Secondly, mouse models for the study of GBM cell of origin are genetically and molecularly defined, subtype-specific, and can be provided at large cohorts. These mouse models can be particularly useful for the screening of novel drugs targeting specific mutations or signaling pathways, in conjunction with widely-used patient-derived xenografts models. These mouse models allow us the opportunity to investigate the earliest stages of GBM development. While human tumors are generally considered monoclonal, all of the current models target a large population of tumor initiating cells. Apparently, not all of these cells with driver mutations can give rise to GBMs. Whether, when and how they accumulate additional mutations, undergo clonal selections and exhibit neoplastic features at initial stages of malignant transformation is largely unknown. Simultaneous single-cell RNA and DNA sequencing, deep whole genome/exome sequencing on bulk tissue from different brain regions, along with novel lineage tracing techniques and reporter mouse strains, could potentially address these questions. High-resolution genetic and molecular characterization of incipient cells at different stages of GBM development could make early detection and preventative therapy possible for patients at high risk of GBM development.
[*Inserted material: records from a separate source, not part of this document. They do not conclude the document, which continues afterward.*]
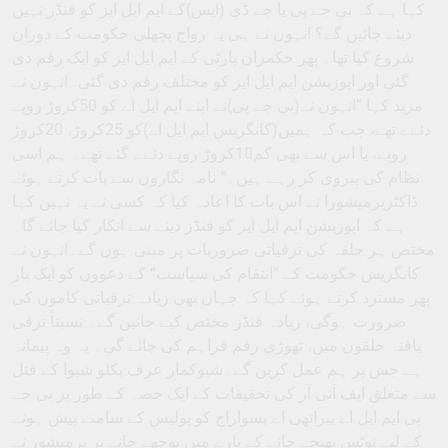
کہا ہے کہ بی جے پی یا جے ڈی (ایس)کے ایم ایل ایز کو فنڈز نہیں
دیئے جائیں گے؟ انہوں نے ہی یہ رواج پچھلی حکومت کے دوران
شروع کیا تھا۔ پھر حکمران پارٹی کے ایم ایل ایز کو ایک رقم دی
گئی اور اپوزیشن ایم ایل ایز کو مختلف رقم دی گئی۔انہوں نے
مزید کہا ”انہوں نے(بی جے پی)نے اپنے ایم ایل اے کو 50کروڑ روپے
دئےے تھے، جب کہ ہمیں(کانگریس ایم ایل اے)کو 25کروڑ، 20کروڑ
روپے، یا اس سے بھی کم10کروڑ روپے دئےے گئے تھے۔ ہم اسی
نظام کی پیروی کر رہے ہیں۔“ نامہ نگاروں سے بات کرتے ہوئے
ڈاکٹرپرمیشورا نے اس بات کا اعادہ کیا کہ کسی نے یہ نہیں کہا
ہے کہ اپوزیشن ایم ایل ایز کو فنڈز دینے سے انکار کیا جائے گا۔
مختص ہر حلقہ کی ترقیاتی ضروریات پر مبنی ہوں گے۔انہوں نے
کانگریس حکومت کے ”انتقام کی سیاست“ کے دعووں کو ایک بار
پھر مسترد کرتے ہوئے کہا کہ جہاں بھی زیادہ ترقیاتی کاموں کی
ضرورت ہوگی، زیادہ فنڈز مختص کیے جائیں گے۔ نسبتاً ترقی
یافتہ حلقوں میں، تھوڑی رقم فراہم کی جائے گی۔ یہ وہ پیمانہ
ہے جس پر ہم عمل کریں گے۔شیوکمار عرف بکلو شیوا کے قتل
سے متعلق ایف آئی آر کی تحقیقات کے ایک حصہ کے طور پر بی جے
پی ایم ایل اے بیراتھی اے بسواراج کو پولیس کے سامنے پیش ہونے
کے لیے نوٹس بھیجے جانے کے بارے میں پوچھے جانے پر پرمیشور نے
Finally, while mouse models are invaluable tools for GBM research and drug testing, scientists need to bear in mind some of the key limitations of these models. Most GEM cancer models typically lack selection for genetic instability or enough time to accumulate enough mutational events mimicking the genetic heterogeneity commonly observed in human cancers [
53]. Consequently, tumors arising in GEM models are relatively homogeneous and often polyclonal, in contrast to the monoclonal nature of the majority of human cancers. This could particularly be an issue for modeling complicated cancers like GBM, whose extreme intra- and inter- tumor heterogeneity have been well documented and further elucidated by bulk and single-cell sequencing analyses [
2,
16,
49,
54,
55]. It is also worth noting that forced introduction of multiple driver mutations into specific cell populations itself is an artificial setting, which does not mimic the stepwise accumulation of mutations in cancer initiating cells or the clonal selection process. One could argue that while these models can generate tumors, they do not definitively demonstrate a cell of origin, instead it reveals a cell’s capacity/vulnerability to give rise to a tumor. As for patient-derived-xenograft models, while they retain many features of human cancers and are widely used for drug testing, they cannot recapitulate the tumorigenesis process, and may undergo mouse-specific evolutions during passaging [
56]. Limitations of these existing mouse models call for the development of novel GBM cell-of-origin models using human-derived cells. IPSC and reprogramming technology allows for mass production of patient-derived NSCs, OPCs, and cerebral organoids. Through CRISPR-Cas9 based gene editing, scientists could establish a series of engineered-human-cell-derived xenograft models, directly interrogate the tumorigenic capacity of these human cells/organoids with distinct driver mutations, investigate the stepwise malignant transformation process of targeted human cells, and test novel diagnostic markers for early stage tumor.
In summary, with future advances in basic science, translational and clinical research, it is hopeful that the cell of origin for GBM could be better defined, and this deadly cancer would one day become an early-detectable, preventable, treatable and/or manageable disease.